Paradoxalement, après un Living Under A Rock réjouissant, et une première poussée de fièvre sur What’s If, un titre bien aimé du public, c’est le mid tempo de Loopholes, magnifique, qui déclenche une incontrôlable montée d’émotion. Et puis on en arrive à Wickr Man, l’un des titres les plus monstrueux des Murlocs, qui sera joué dans une version très rallongée, avec un final stupéfiant : c’est là que se produit ce basculement total vers l’hystérie, ce moment orgasmique que l’on attend toujours, à chaque concert, et qui se produit si rarement. Tout le Trabendo entre en transe, c’est une explosion incontrôlable, on n’a plus qu’à se cramponner à ce qu’on peut pour survivre : aspergés de bière, piétinés par les Australiens en folie dans le moshpit, on est en train de vivre l’un de ces moments de folie collective qui font le prix des grands concerts. Et ce salopard d’Ambrose renchérit immédiatement avec un Bobbing and Weaving colossal : allons-nous survivre à ce torrent d’électricité ?

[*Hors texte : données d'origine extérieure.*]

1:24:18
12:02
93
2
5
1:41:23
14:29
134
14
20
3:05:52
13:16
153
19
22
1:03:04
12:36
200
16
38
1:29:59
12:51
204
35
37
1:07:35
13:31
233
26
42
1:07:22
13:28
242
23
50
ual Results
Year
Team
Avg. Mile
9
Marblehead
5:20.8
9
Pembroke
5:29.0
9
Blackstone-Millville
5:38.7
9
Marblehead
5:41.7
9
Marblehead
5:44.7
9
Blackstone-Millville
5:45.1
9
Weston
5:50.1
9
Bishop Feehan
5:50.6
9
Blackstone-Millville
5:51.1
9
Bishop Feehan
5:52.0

A partir de là, toute la dernière partie du set sera un déchaînement sonique : Ambrose a abandonné son petit clavier, et manie la guitare (qu’il partage avec l’un de ses musiciens) avec férocité. Le final garage punk sur Bellarine Ballerina est une plongée dans le chaos total, avant que l’évidence jouissive d’un Rolling On plus souriant ne donne le signal des adieux. Car après une heure quinze de feu, nul besoin de jouer au rituel du rappel : le groupe a tout donné – et nous aussi !
Soyons honnêtes : même fans comme nous le sommes des beaux albums des Murlocs, nous n’attendions pas une aussi grosse claque en live ! Un pur moment de rock’n’roll, comme on disait autrefois, et la meilleure démonstration en cette année 2023 que le Rock continue à vivre, et atteint même de nouveaux sommets.